Cruz Mocks Congresswoman Over Veiled Suggestion Israel Might Target Her
‘Why do crazy people keep thinking ‘the Jews’ are trying to kill them?’ the Texas senator bluntly asks.

Senator Ted Cruz sharply mocked Representative Marjorie Taylor Greene after she published a social media post suggesting she could be targeted by the Israeli government for speaking what she calls “the truth.”
“Why do crazy people keep thinking ‘the Jews’ are trying to kill them?” the Texas senator asked bluntly on X late Sunday evening.

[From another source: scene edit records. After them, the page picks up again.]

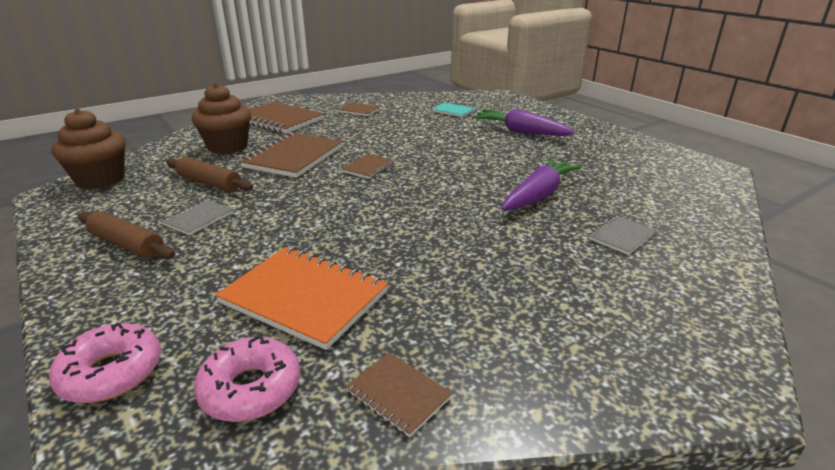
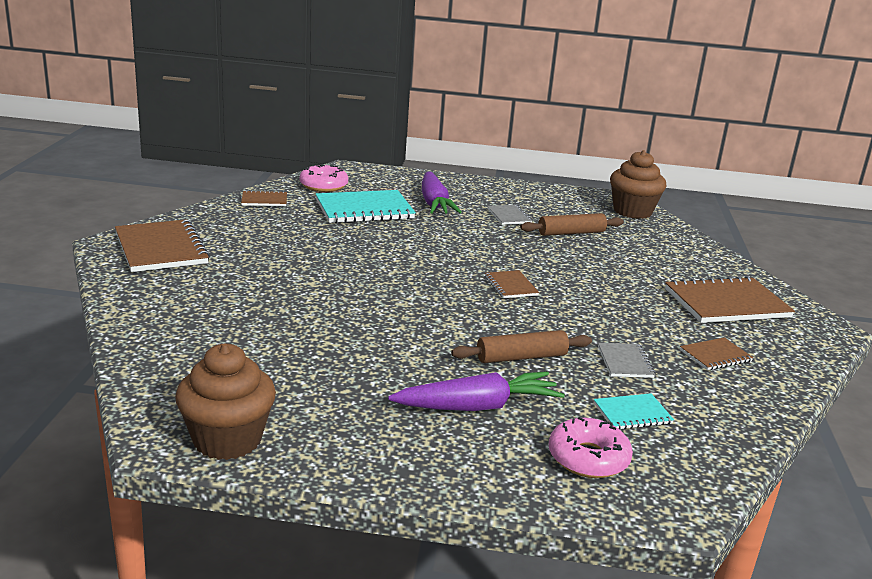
camera: 130 degrees right, 5 degrees down
(111, 372) = (382, 174): pink donut -> pink donut (588, 458)
(127, 244) = (502, 197): brown rolling pin -> brown rolling pin (521, 357)
(227, 146) = (657, 259): brown cupcake -> brown cupcake (227, 440)
(294, 157) = (586, 271): brown notebook -> brown notebook (161, 248)
(304, 297) = (364, 209): orange notebook -> turquoise notebook
(539, 195) = (328, 316): purple carrot -> purple carrot (434, 203)
(621, 236) = (222, 303): grey notebook -> grey notebook (625, 362)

Mr. Cruz’s rebuke came in response to a lengthy post Ms. Greene shared over the weekend in which she declared her support for Representative Thomas Massie’s legislative effort to force the Department of Justice to publicly release all documents related to the Jeffrey Epstein investigation. In the same post, Ms. Greene appeared to preemptively defend herself against what she portrayed as potential retaliation.
“I am not suicidal and one of the happiest healthiest people you will meet,” Ms. Greene wrote in the now-viral post. “With that said, if something happens to me, I ask you all to find out which foreign government or powerful people would take heinous actions to stop the information from coming out.”
The Georgia congresswoman went further, expanding her statement beyond just the Epstein case. “This applies not only to Epstein files but the truth that I have been speaking,” she continued, adding cryptically: “The People understand what I’m saying.”
While Ms. Greene never explicitly identified which “foreign government” she was referencing, Mr. Cruz made clear he understood the implication. He noted with sarcasm that Ms. Greene was obviously not talking about the “Belgians” or “Argentinians.”
Mr. Cruz went on to address another conspiracy theory that has gained traction in certain conservative circles, stating firmly: “And no, Israel didn’t murder Charlie.” He was referring to the assassination of the Turning Point USA founder, Charlie Kirk, whose death has sparked a wave of unfounded theories implicating Israel and the Jewish people.
The social media clash marks the latest episode in Mr. Cruz’s sustained battle against a faction of conservatives who have embraced conspiracy theories targeting Israel and the Jewish community, particularly following Kirk’s death.
Earlier this month, the senator criticized a prominent conservative commentator, Tucker Carlson, after Mr. Carlson suggested that Kirk’s support for Israel had been diminishing in the months before his death, allegedly due to concerns about the Gaza war.
“I’m getting really tired of Tucker & his cronies falsely claiming ‘Charlie agreed with me that Israel is terrible & the problem in America is all the damn Jews….,’” Mr. Cruz shared on X. He added that he “knew Charlie well” and that the “very last conversation we had was how deeply concerned he was about the rising, toxic wave of antisemitism on the right.”
Within hours of Kirk’s assassination, social media platforms were flooded with baseless conspiracy theories attributing his death to Israeli intelligence services or Jewish organizations. One prevalent narrative claimed that Israel orchestrated Kirk’s murder because he had purportedly become more critical of the war against Hamas — a claim that lacks any credible evidence and contradicts Kirk’s well-documented positions.
These theories have continued to circulate and gain traction in certain online communities, even after law enforcement identified the suspect as a lone gunman with no apparent connections to Israel or any foreign government.